■ TEXT EXCERPT:
Content starts
Police Assault Midland The only advantage of obvious and unconcealed security is intimidation

Tue, 14 Aug 2018 Source: Mark Benyah

I felt compelled to put together this article one day when I observed a security man, whose responsibility it was to offer guard on the premises of a rural bank, watching a game of draft near the entrance of the bank in rapt and absolute attention.

This happened in 2008 in the Ashanti Region where I was serving as a national service person. A bank robber would have had it far easier to overrun or take the security officer out and carry on with his robbery operation.

We need to take a second look at the manner in which security officers provide guard on banking premises. Any security expert would testify that concealed security posed far greater danger to any prospective criminal than security that was glaring and noticed by everybody.

The idea of security officers sitting in front of banks and providing security is outmoded and needs to be changed.

The reason is that it puts would-be criminals steps ahead as they are able to put the guardsmen under surveillance for days, estimating their strengths and weaknesses and in the process reinforce their plans to execute their robbery operations with maximum success.
Content ends
■ ENTRIES PROVIDED:
Content starts
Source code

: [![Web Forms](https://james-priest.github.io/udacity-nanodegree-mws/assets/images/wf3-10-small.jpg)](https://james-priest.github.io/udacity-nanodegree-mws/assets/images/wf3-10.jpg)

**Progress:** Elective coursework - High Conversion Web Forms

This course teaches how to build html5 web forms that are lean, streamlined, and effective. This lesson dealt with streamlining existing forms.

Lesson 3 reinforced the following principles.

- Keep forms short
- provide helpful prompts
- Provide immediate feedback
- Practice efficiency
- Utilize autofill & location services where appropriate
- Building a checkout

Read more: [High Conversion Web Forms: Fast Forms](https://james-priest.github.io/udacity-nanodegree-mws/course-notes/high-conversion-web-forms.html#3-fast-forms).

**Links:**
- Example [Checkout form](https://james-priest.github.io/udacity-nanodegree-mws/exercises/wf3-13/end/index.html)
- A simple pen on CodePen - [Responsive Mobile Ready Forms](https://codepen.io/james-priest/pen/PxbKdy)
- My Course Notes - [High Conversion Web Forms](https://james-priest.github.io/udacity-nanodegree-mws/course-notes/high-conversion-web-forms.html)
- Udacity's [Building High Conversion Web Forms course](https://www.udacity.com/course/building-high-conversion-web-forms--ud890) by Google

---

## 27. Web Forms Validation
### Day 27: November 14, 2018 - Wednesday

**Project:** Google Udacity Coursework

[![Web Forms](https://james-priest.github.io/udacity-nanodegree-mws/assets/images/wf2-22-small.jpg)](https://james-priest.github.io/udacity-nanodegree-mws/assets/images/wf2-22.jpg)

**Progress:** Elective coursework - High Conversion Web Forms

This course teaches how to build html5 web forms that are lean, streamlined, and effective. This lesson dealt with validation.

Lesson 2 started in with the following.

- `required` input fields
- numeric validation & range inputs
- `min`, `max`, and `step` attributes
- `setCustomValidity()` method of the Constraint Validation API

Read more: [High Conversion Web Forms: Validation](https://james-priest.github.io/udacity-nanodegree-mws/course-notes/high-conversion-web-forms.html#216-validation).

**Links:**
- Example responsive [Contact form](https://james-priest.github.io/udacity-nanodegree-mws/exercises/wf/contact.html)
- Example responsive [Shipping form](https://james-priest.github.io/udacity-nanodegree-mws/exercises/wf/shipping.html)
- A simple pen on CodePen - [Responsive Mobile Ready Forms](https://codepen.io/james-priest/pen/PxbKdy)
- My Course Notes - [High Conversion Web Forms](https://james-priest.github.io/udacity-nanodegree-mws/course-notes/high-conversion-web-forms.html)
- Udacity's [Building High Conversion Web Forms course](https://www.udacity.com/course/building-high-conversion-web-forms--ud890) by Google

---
Content ends
■ WORK REQUEST 1: Reproduce the passage of the article on bank security between "This happened in" and "with maximum success.", inclusive.
■ WORK REQUEST 2: Carry the article on bank security guards forward from its final sentence.

■ EXERCISE OUTPUT 1:
This happened in 2008 in the Ashanti Region where I was serving as a national service person. A bank robber would have had it far easier to overrun or take the security officer out and carry on with his robbery operation.

We need to take a second look at the manner in which security officers provide guard on banking premises. Any security expert would testify that concealed security posed far greater danger to any prospective criminal than security that was glaring and noticed by everybody.

The idea of security officers sitting in front of banks and providing security is outmoded and needs to be changed.

The reason is that it puts would-be criminals steps ahead as they are able to put the guardsmen under surveillance for days, estimating their strengths and weaknesses and in the process reinforce their plans to execute their robbery operations with maximum success.

■ EXERCISE OUTPUT 2:
The only advantage of obvious and unconcealed security is intimidation. The big question then is how intimidating is security on bank premises in the country to a depositor or customer let alone a hardened criminal?



Modern security

The Ghana Police Service (GPS) will testify that in spite of the security that is provided on most bank premises, almost all bank robbery operations in living memory in this country were 99 per cent successful.

All these operations, in one way or the other, ended up in the death of a police or security officer or some bank official. It is quite necessary and of a matter of urgency that the GPS and financial institutions in this country review their security methods to stop the police and security officers and other innocent people from becoming mere hunting preys.

Security at banks should come with modern security technology and extensive surveillance systems deployed in the banks to aid guardsmen in the maintenance of security within and without.

Banking halls should be redesigned with guardsmen inside the banks monitoring the activities of people on screens so that both the interior and the exterior of banks are put under surveillance.

In that way, guardsmen will be steps ahead of prospective criminals instead of the other way round. This type of security should not be noticed by customers or other casual observers in the banking halls.

A lot of guardsmen have lost their lives to bank robbery operations because the current security system and the philosophy behind the security expose the guardsmen to far greater danger. Criminals are always steps ahead of the guardsmen as they are able to watch the guardsmen and their targets over a period of days, weeks or months. With a concealed security, guardsmen could spot suspicious customers and this will give them the first strike advantage.

Therefore, there is the need for a seismic change in the manner in which security is currently maintained on bank premises.

Act

Even at the Bank of Ghana you will find soldiers noticeably maintaining guard.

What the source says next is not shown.